[Collected data entries]
────
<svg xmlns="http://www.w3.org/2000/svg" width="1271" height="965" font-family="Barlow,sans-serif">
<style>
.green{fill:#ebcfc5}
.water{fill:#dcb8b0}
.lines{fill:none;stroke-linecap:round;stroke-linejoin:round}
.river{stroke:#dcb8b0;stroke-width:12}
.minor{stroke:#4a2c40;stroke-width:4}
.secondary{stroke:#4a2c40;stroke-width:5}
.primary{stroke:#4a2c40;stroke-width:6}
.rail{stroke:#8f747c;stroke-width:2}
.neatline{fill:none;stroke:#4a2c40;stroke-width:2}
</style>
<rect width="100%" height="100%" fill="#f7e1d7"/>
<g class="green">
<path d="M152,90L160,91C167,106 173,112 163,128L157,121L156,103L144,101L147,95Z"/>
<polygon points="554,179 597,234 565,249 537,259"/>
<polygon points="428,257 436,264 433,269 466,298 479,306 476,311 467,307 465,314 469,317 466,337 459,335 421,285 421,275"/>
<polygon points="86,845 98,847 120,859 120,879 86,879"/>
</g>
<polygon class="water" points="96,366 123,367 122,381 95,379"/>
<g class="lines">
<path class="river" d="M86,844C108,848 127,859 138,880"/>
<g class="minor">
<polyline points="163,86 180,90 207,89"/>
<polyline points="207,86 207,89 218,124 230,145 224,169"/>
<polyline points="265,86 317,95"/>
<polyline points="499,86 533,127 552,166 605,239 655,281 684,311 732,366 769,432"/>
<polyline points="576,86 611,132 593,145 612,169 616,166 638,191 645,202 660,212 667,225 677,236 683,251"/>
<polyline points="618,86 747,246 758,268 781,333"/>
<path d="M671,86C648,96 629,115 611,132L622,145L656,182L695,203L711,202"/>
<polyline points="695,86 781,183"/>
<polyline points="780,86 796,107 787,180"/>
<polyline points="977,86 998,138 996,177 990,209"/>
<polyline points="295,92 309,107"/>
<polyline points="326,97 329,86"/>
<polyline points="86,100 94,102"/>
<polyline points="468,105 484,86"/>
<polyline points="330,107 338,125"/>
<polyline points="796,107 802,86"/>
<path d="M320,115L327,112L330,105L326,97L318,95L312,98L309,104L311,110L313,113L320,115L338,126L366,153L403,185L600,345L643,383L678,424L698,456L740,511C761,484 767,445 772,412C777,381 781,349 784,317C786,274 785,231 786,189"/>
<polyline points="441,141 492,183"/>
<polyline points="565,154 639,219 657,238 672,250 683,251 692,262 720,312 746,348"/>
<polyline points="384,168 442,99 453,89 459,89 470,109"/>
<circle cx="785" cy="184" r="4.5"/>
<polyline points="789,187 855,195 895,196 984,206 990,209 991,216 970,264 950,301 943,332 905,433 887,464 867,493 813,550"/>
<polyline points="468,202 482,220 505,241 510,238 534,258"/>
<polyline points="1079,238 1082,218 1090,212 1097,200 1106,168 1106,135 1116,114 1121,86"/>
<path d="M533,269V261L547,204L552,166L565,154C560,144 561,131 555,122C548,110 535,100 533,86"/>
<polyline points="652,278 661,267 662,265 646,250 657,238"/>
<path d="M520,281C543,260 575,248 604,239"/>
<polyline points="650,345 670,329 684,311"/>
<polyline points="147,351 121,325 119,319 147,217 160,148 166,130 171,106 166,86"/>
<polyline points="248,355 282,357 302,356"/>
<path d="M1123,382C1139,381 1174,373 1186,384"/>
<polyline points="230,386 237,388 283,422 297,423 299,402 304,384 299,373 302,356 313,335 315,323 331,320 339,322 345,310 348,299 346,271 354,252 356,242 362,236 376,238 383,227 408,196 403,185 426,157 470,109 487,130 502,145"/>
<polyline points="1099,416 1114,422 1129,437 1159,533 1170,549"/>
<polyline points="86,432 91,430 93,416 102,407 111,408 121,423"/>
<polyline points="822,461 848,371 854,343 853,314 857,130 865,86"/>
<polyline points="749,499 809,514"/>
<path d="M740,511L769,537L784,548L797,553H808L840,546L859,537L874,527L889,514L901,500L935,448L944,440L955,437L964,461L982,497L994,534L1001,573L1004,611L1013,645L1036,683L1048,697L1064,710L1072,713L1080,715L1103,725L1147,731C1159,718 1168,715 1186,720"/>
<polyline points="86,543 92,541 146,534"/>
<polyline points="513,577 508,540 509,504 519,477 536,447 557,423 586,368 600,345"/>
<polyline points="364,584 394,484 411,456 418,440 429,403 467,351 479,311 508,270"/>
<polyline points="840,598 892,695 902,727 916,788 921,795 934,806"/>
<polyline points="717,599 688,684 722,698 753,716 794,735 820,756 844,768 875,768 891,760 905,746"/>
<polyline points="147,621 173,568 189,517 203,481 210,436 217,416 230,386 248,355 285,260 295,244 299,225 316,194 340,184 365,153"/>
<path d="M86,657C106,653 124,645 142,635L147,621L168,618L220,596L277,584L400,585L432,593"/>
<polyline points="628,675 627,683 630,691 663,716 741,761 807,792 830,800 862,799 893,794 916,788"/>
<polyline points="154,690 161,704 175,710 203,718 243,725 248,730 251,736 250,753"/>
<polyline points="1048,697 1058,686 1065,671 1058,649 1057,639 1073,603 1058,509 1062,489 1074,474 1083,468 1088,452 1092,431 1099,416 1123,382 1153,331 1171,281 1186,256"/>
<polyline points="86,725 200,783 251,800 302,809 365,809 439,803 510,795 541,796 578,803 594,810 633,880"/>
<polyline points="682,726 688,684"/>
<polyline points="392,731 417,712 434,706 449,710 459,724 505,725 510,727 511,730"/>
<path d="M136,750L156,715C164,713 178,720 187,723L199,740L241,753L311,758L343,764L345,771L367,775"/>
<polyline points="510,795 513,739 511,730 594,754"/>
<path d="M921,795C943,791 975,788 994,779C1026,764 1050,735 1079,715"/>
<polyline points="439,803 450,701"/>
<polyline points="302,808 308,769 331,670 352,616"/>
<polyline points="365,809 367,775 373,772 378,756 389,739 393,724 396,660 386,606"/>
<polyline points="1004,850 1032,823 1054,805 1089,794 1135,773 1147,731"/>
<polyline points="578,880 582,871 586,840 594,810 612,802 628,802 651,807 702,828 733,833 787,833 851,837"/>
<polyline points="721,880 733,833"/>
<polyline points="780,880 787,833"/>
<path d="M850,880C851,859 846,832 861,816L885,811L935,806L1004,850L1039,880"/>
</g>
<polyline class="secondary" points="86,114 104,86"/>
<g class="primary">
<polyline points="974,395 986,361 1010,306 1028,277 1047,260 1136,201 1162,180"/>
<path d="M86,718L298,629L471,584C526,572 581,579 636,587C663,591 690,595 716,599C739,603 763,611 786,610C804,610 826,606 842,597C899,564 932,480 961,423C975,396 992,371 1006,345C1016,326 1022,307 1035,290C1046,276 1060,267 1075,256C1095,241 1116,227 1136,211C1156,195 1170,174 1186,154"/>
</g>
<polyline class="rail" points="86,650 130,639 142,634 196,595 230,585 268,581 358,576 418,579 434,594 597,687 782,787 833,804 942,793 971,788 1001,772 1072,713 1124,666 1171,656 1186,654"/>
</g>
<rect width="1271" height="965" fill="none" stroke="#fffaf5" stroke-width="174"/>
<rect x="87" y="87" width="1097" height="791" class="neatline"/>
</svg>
────
Task requirements
Copy out only the lines of the records above from the one with "436,264 433,269 466,298" through the one with "533,127 552,166 605,239", exactly as they stand, both included.

Answer to the problem
<polygon points="428,257 436,264 433,269 466,298 479,306 476,311 467,307 465,314 469,317 466,337 459,335 421,285 421,275"/>
<polygon points="86,845 98,847 120,859 120,879 86,879"/>
</g>
<polygon class="water" points="96,366 123,367 122,381 95,379"/>
<g class="lines">
<path class="river" d="M86,844C108,848 127,859 138,880"/>
<g class="minor">
<polyline points="163,86 180,90 207,89"/>
<polyline points="207,86 207,89 218,124 230,145 224,169"/>
<polyline points="265,86 317,95"/>
<polyline points="499,86 533,127 552,166 605,239 655,281 684,311 732,366 769,432"/>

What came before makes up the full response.